Moreover, Ricursive’s platform incorporates Large Language Models (LLMs) and is designed to manage the entire chip design workflow, from initial component placement through to comprehensive design verification. Any enterprise involved in electronics manufacturing and requiring chips is a potential target customer for their innovative solution.
Should their platform continue to demonstrate its immense potential, Ricursive could play a pivotal role in the ambitious pursuit of artificial general intelligence (AGI). Indeed, their ultimate vision involves AI designing its own computer brains, thereby creating AI chips.
"Chips are the fuel for AI," Goldie emphasized. "I think by building more powerful chips, that’s the best way to advance that frontier."
Mirhoseini further highlighted how the protracted chip-design process currently constrains the pace of AI advancement. She expressed confidence that Ricursive can "enable this fast co-evolution of the models and the chips that basically power them," thereby accelerating the rate at which AI can become smarter.
While the notion of AI autonomously designing its own brains at increasing speeds might evoke dystopian images reminiscent of Skynet or the Terminator, the founders are quick to point to a more immediate, positive, and, they believe, more probable benefit: hardware efficiency.

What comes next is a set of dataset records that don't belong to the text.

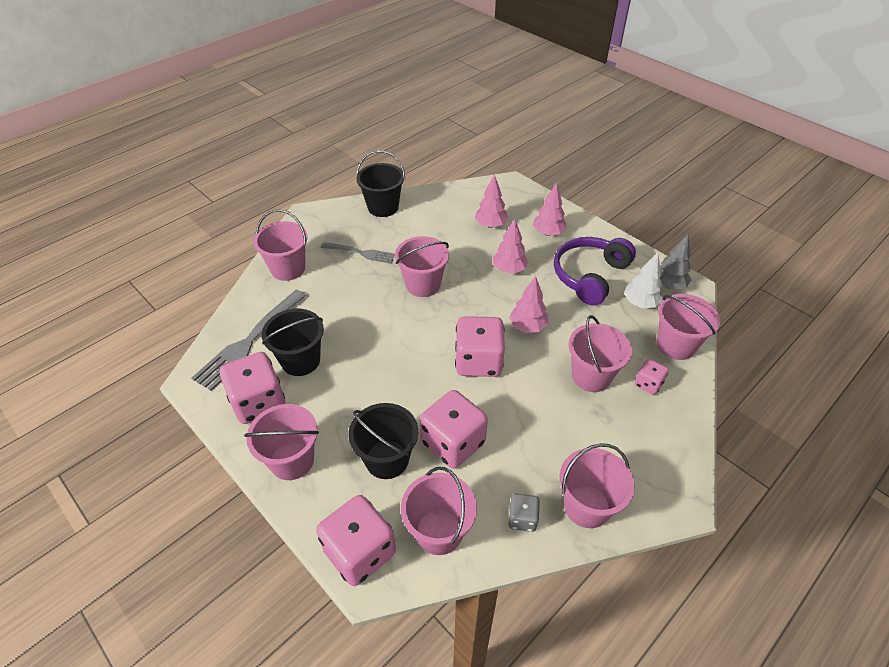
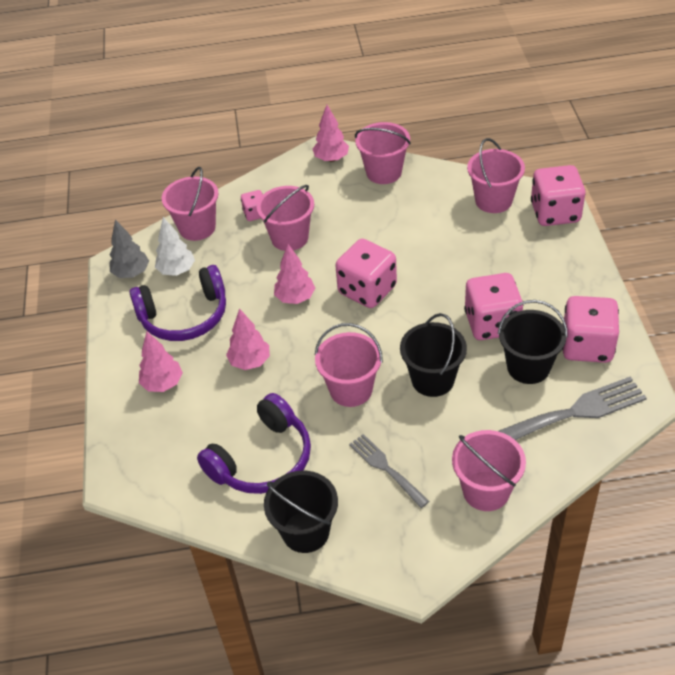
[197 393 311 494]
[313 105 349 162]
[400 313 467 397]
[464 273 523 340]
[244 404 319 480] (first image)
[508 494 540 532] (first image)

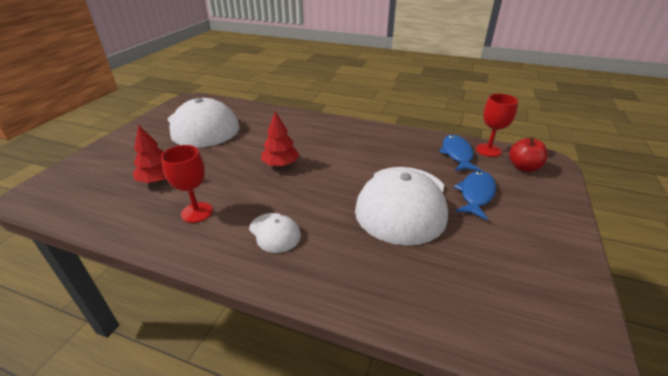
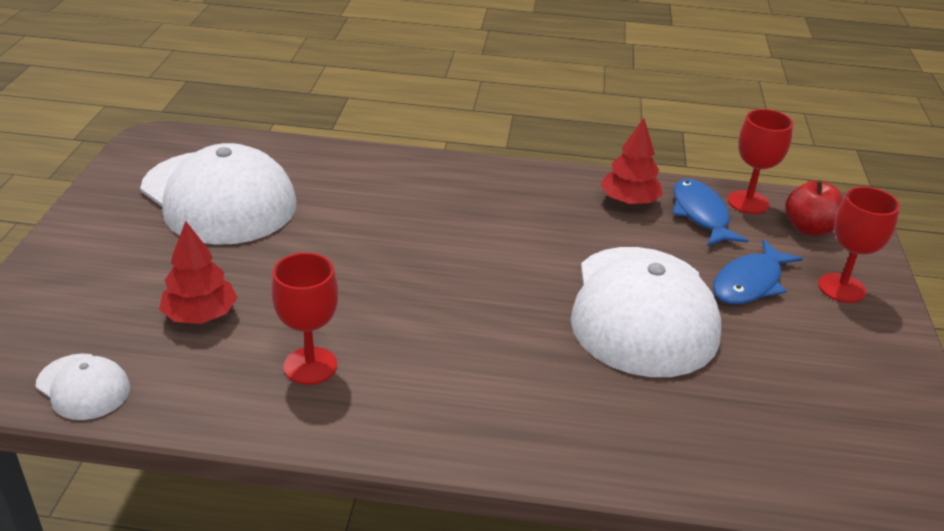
[36 353 130 420]
[600 118 663 205]
[713 240 803 304]
[818 187 900 303]

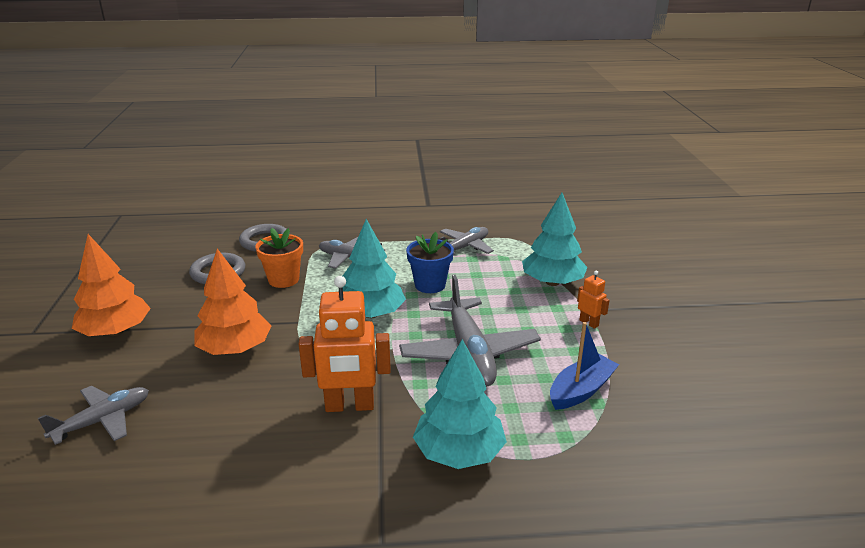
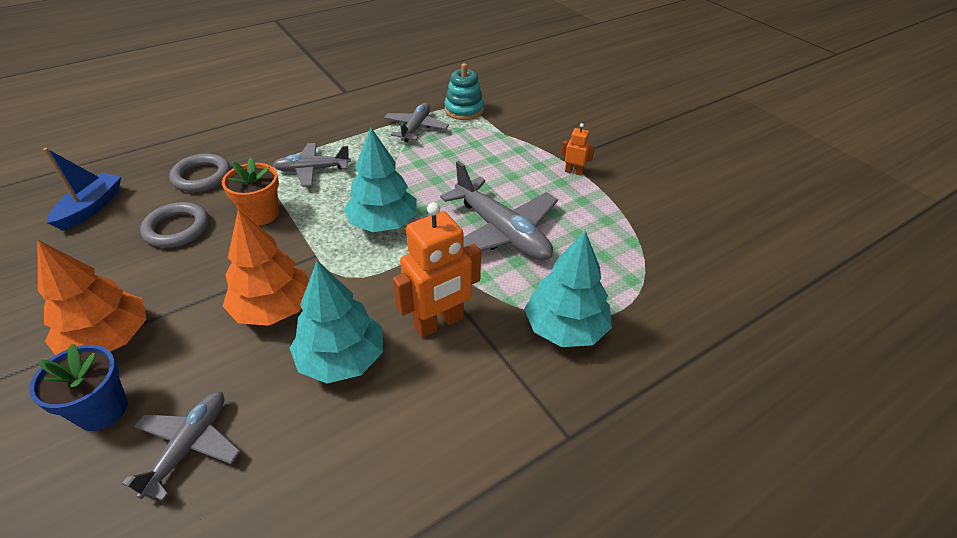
[29 343 128 431]
[43 148 121 231]
[290 261 383 384]
[444 63 484 120]

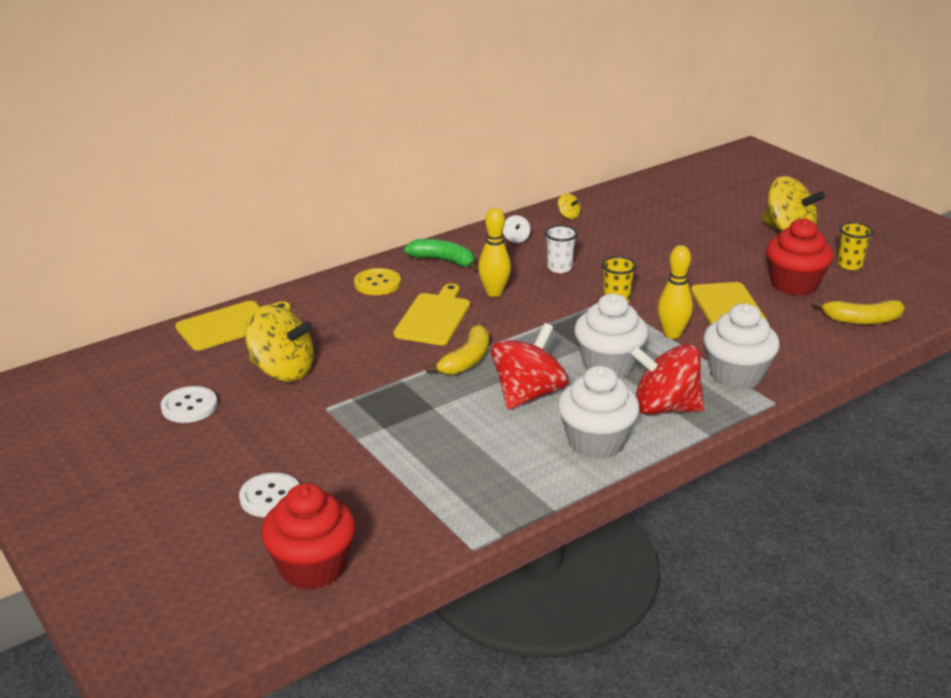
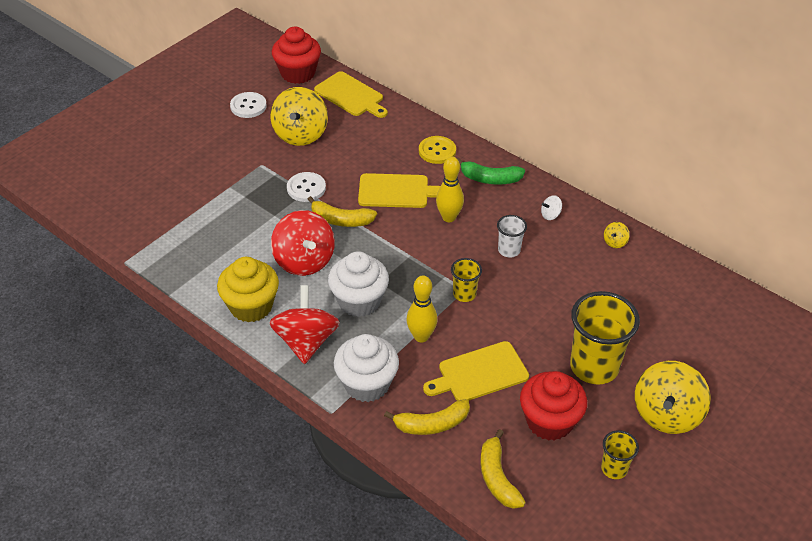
[217 257 279 322]
[271 210 335 276]
[272 27 321 84]
[287 172 326 202]
[384 399 470 435]
[457 158 525 185]
[570 291 640 385]

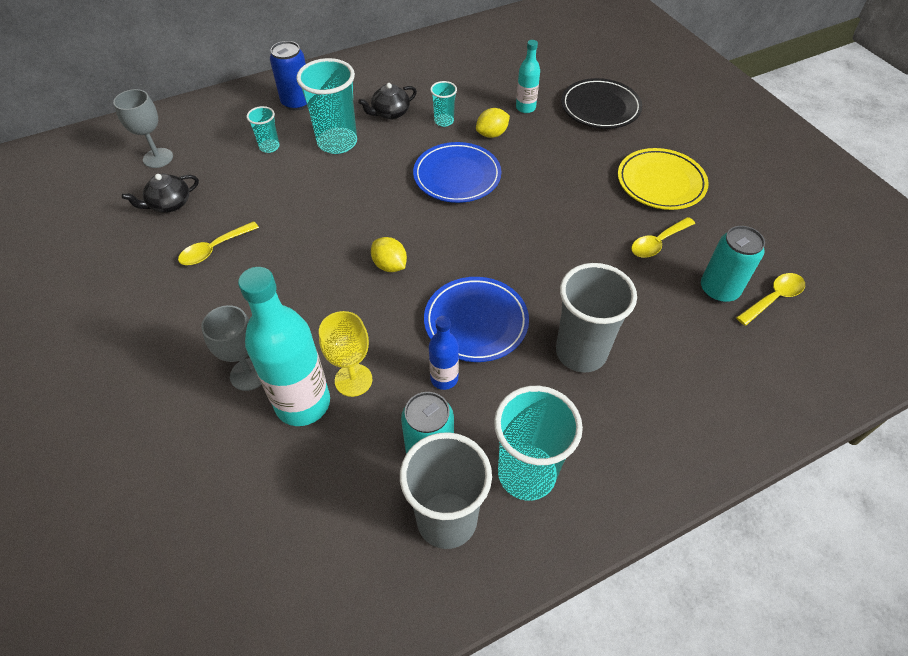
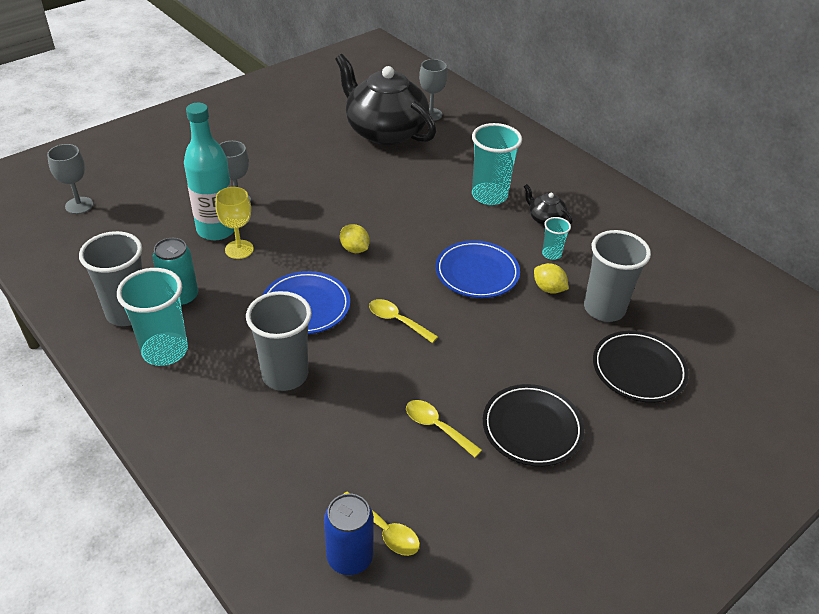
[47 144 93 214]
[324 493 374 575]
[335 54 436 145]
[340 224 370 253]
[369 299 438 343]
[483 384 584 467]
[584 230 651 322]
[247 106 280 153] (first image)
[429 316 459 390] (first image)
[701 226 765 303] (first image)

When AI labs are empowered to design significantly more efficient chips—and eventually all underlying hardware—the growth of AI will require a substantially smaller consumption of the world’s finite resources.
"We could design a computer architecture that’s uniquely suited to that model, and we could achieve almost a 10x improvement in performance per total cost of ownership," Goldie projected, underscoring the tangible benefits.
Although the nascent startup has not yet disclosed its early customers, the founders confirm they have engaged with every major chip-making entity imaginable. Unsurprisingly, they find themselves in an enviable position to selectively choose their initial development partners.